Analytics can be used to optimize your menu offering, helping restaurants deliver incredible results in the short term. It can help detect and delete items on the menu that are slow-moving, thus optimizing it.

However, one must remember there’s no single method that can be used for menu analysis. Cost-Margin Analysis, for example, pinpoints items that are low in food cost, and return a higher than average gross profit. But this method is seen to work well for restaurants in highly competitive, price-sensitive markets.

A QSR aims to turn around their customers quickly, without keeping them waiting. It needs to monitor its drive-through lanes to determine which items to display on its digital menu board. When the vehicle queues are longer, the menu must feature items that can be prepared quickly. When shorter, the menu features higher-margin items that may take a bit longer to prepare. But all this is possible only if the fast-food service’s ability to get data in real-time.

QSR analytics, thus, can help managements identify low-margin items with a high order to delivery time. They can then filter the low-demand ones from the list and optimize the menu accordingly.

Footfall counting: Restaurants can deploy a machine to count the number of people walking in and out, and measure it against table occupancy, time is taken to serve a customer, and so on.

Restaurants can use product analytics to identify which items are selling more and less. This helps improve kitchen efficiency because every product comes attached with a cost. If restaurants can track their fast-moving items vis a vis at the slow ones, it can lead to better inventory management, and they can significantly reduce margins on buying.

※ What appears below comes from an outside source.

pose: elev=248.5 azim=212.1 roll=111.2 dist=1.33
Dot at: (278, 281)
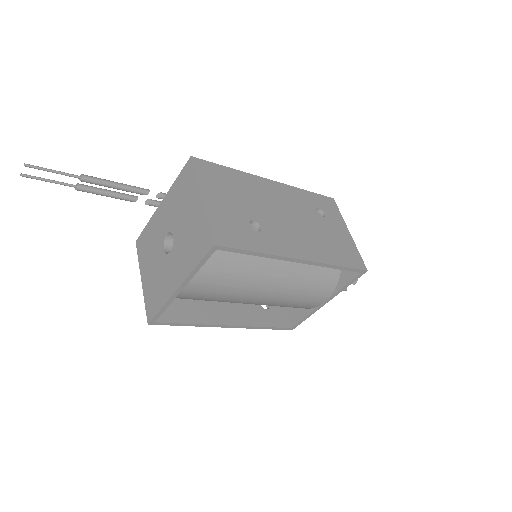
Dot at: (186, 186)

In addition to all the forms of analysis that can help restaurants, there’s one more called Guest Analytics. This form involves customer segmentation and the creation of personas. Solutions offer a single CRM for analytics and guest engagement.

Before signing out, let’s not forget that there are many data points in a restaurant, leading to an incredibly rich array of data. Restaurants including QSRs can and must leverage this to their advantage.

This is the last part of this series of blog posts.